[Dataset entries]

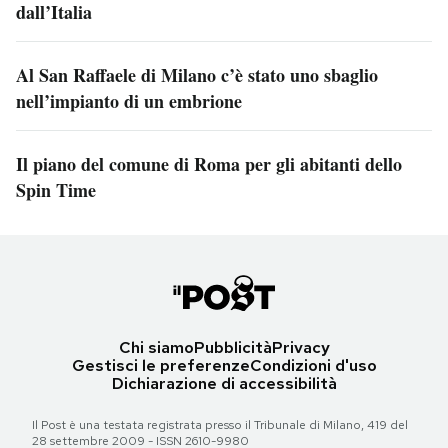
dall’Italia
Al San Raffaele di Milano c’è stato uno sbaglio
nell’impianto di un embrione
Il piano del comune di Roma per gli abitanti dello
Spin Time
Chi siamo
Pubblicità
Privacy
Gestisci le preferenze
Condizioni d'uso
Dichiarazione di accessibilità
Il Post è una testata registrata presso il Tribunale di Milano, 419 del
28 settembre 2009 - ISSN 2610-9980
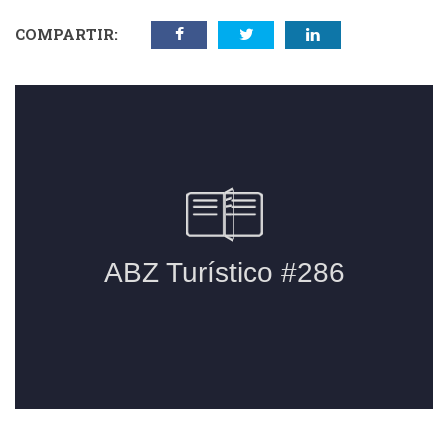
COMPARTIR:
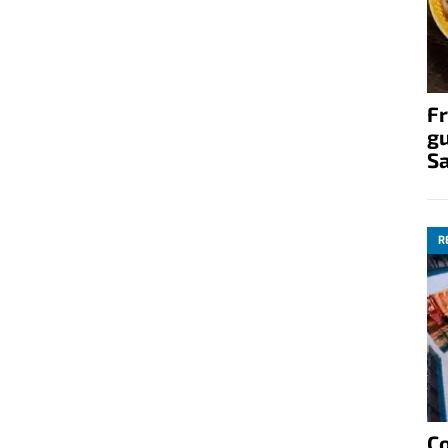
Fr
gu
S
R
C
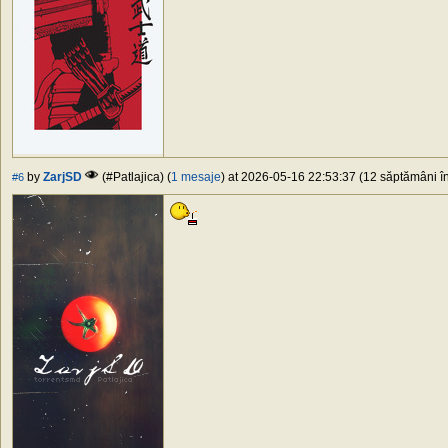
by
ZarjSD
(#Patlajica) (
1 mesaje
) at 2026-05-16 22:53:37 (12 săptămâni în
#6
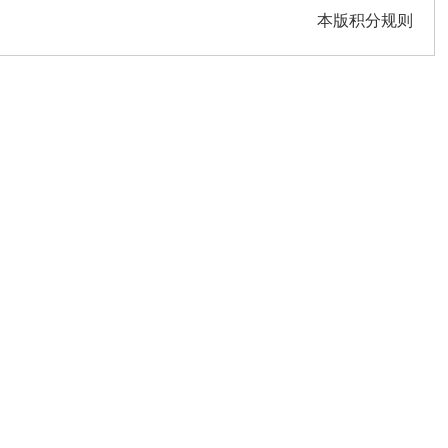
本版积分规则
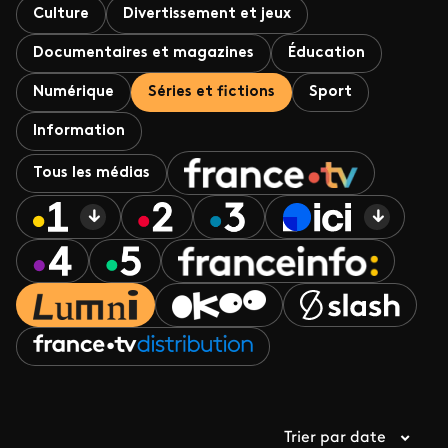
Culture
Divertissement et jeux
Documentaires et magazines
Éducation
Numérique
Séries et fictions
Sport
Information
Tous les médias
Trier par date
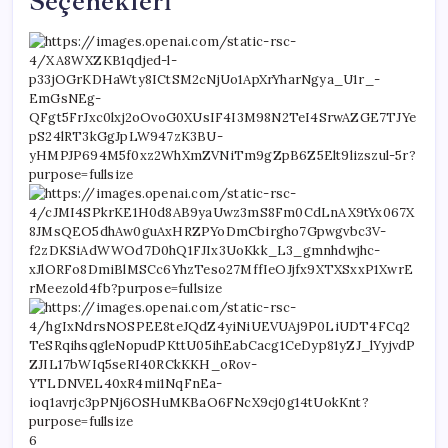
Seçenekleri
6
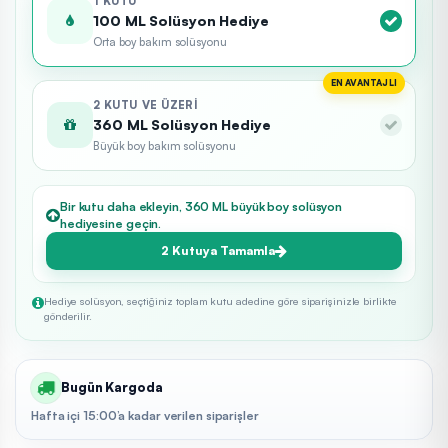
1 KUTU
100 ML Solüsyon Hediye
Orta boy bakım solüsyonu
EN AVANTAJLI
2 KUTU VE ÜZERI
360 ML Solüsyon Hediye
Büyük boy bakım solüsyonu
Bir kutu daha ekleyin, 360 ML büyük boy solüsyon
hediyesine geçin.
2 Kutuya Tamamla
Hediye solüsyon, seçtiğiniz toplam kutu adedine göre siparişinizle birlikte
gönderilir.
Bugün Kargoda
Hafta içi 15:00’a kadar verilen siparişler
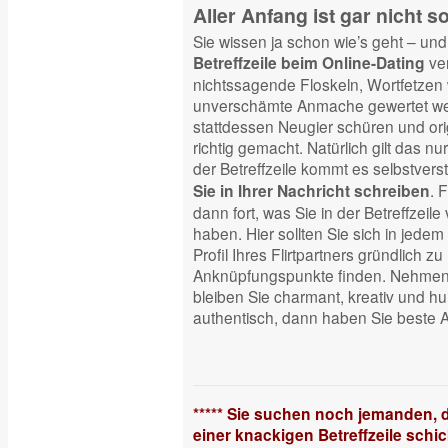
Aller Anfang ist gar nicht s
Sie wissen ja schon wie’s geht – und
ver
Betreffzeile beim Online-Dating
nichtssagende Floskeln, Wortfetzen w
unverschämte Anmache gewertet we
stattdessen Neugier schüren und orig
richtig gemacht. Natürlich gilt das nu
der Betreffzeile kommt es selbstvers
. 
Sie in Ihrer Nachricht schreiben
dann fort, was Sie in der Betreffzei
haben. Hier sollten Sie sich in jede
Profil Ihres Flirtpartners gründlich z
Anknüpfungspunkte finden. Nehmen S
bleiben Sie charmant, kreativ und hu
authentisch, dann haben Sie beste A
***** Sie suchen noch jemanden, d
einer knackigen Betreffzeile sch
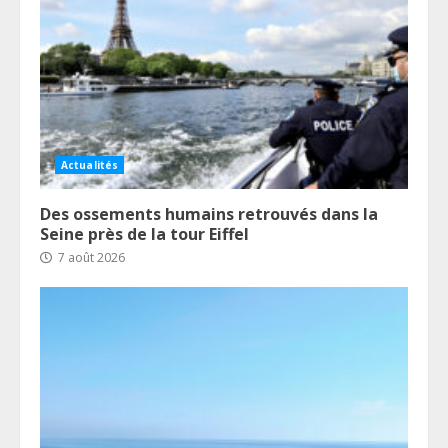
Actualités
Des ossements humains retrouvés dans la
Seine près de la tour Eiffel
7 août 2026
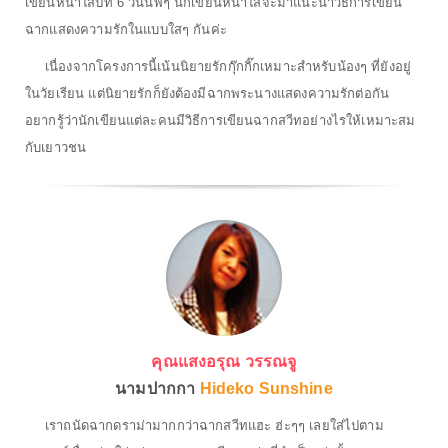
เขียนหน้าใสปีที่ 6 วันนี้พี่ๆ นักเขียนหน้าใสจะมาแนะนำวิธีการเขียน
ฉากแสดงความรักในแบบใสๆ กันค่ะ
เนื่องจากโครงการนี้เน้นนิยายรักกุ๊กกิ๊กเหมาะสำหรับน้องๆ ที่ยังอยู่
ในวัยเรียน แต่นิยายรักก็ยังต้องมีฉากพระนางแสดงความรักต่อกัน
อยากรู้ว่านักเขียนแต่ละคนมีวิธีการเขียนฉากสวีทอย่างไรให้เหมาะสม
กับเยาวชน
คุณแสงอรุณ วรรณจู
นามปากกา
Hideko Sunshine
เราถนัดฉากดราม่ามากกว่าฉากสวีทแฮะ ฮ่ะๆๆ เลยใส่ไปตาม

* * *

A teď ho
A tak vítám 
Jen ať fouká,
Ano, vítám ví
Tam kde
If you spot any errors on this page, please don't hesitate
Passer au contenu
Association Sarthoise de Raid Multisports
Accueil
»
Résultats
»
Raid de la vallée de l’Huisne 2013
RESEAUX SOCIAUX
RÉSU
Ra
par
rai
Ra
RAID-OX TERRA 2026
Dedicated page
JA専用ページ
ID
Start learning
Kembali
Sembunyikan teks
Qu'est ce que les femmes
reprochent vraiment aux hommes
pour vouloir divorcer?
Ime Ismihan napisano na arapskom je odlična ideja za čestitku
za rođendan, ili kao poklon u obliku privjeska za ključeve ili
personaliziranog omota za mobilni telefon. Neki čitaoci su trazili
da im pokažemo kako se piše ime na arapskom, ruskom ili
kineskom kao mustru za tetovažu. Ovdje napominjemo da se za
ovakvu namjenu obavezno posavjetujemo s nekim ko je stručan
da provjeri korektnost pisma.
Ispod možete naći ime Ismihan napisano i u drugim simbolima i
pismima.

==

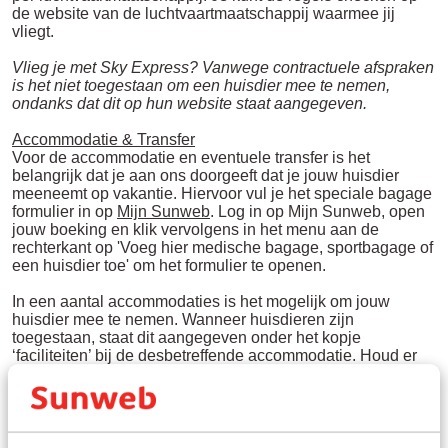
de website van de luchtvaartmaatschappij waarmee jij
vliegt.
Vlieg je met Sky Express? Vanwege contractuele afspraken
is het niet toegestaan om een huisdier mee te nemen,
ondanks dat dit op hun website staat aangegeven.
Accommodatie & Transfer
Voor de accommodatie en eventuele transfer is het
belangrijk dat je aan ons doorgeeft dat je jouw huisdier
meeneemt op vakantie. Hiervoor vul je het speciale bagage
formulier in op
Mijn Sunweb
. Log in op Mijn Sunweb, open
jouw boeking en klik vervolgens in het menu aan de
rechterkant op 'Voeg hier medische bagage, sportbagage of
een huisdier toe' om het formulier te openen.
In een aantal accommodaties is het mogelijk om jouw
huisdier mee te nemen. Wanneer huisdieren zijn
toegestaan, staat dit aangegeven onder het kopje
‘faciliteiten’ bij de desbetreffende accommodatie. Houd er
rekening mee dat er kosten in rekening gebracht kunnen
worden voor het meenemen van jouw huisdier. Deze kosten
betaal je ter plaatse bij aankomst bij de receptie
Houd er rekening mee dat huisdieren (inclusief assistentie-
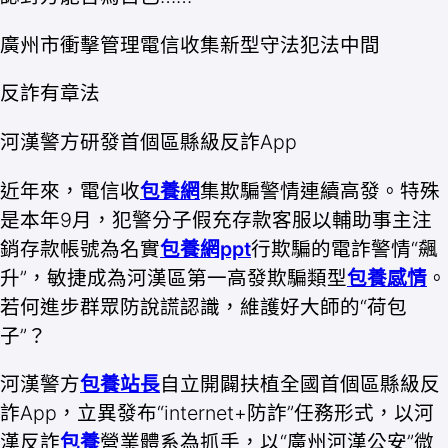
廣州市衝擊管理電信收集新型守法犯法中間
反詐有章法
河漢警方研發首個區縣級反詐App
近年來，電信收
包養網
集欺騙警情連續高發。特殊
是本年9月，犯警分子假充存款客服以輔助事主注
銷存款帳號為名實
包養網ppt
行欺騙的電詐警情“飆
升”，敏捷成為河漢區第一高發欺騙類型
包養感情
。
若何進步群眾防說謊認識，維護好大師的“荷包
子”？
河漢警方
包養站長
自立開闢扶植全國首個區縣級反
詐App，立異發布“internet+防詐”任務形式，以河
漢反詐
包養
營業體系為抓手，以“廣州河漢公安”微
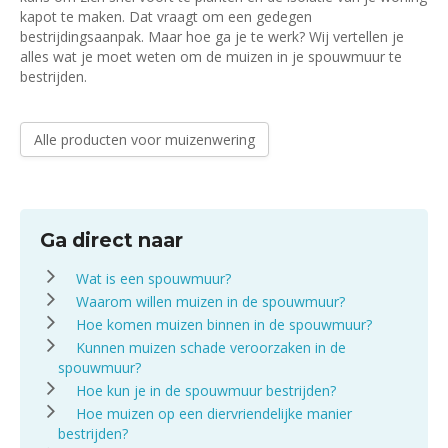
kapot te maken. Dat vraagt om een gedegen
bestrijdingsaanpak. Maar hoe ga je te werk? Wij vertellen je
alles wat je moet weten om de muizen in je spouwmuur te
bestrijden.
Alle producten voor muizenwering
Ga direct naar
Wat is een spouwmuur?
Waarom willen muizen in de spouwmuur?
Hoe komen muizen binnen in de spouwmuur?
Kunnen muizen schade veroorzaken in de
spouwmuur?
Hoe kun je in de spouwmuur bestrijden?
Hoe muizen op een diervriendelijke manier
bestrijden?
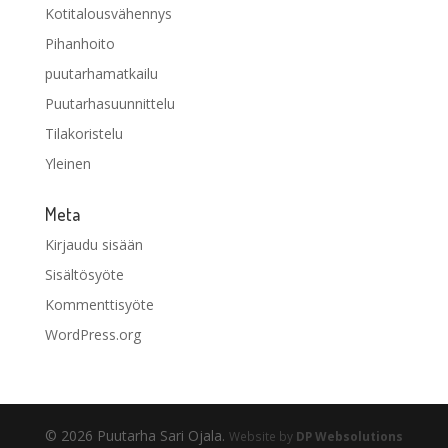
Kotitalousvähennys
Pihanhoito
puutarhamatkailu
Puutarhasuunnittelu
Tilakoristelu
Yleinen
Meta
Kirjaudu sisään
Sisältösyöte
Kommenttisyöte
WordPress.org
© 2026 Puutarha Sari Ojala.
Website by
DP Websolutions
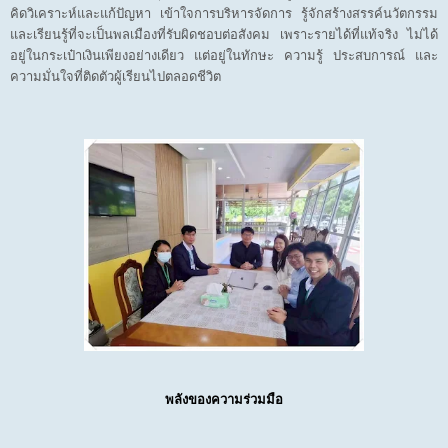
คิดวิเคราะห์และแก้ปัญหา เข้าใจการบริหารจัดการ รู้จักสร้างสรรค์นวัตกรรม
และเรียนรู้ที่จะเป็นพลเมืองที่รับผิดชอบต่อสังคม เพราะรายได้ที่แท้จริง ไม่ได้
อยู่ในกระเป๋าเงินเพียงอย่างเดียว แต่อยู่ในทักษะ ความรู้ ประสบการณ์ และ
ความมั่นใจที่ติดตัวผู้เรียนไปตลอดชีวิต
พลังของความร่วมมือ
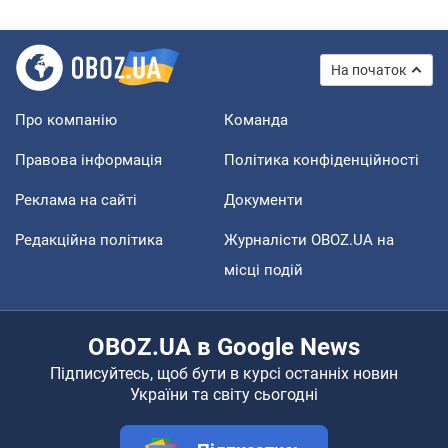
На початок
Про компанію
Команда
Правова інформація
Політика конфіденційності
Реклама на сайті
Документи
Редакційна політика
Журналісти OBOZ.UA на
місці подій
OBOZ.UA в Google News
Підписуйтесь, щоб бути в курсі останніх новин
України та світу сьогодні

**Exercise requirements**: What is the number of lines in the entries above that contain the word "arapskom"? Answer with that number only.

**Reply to the task**: 2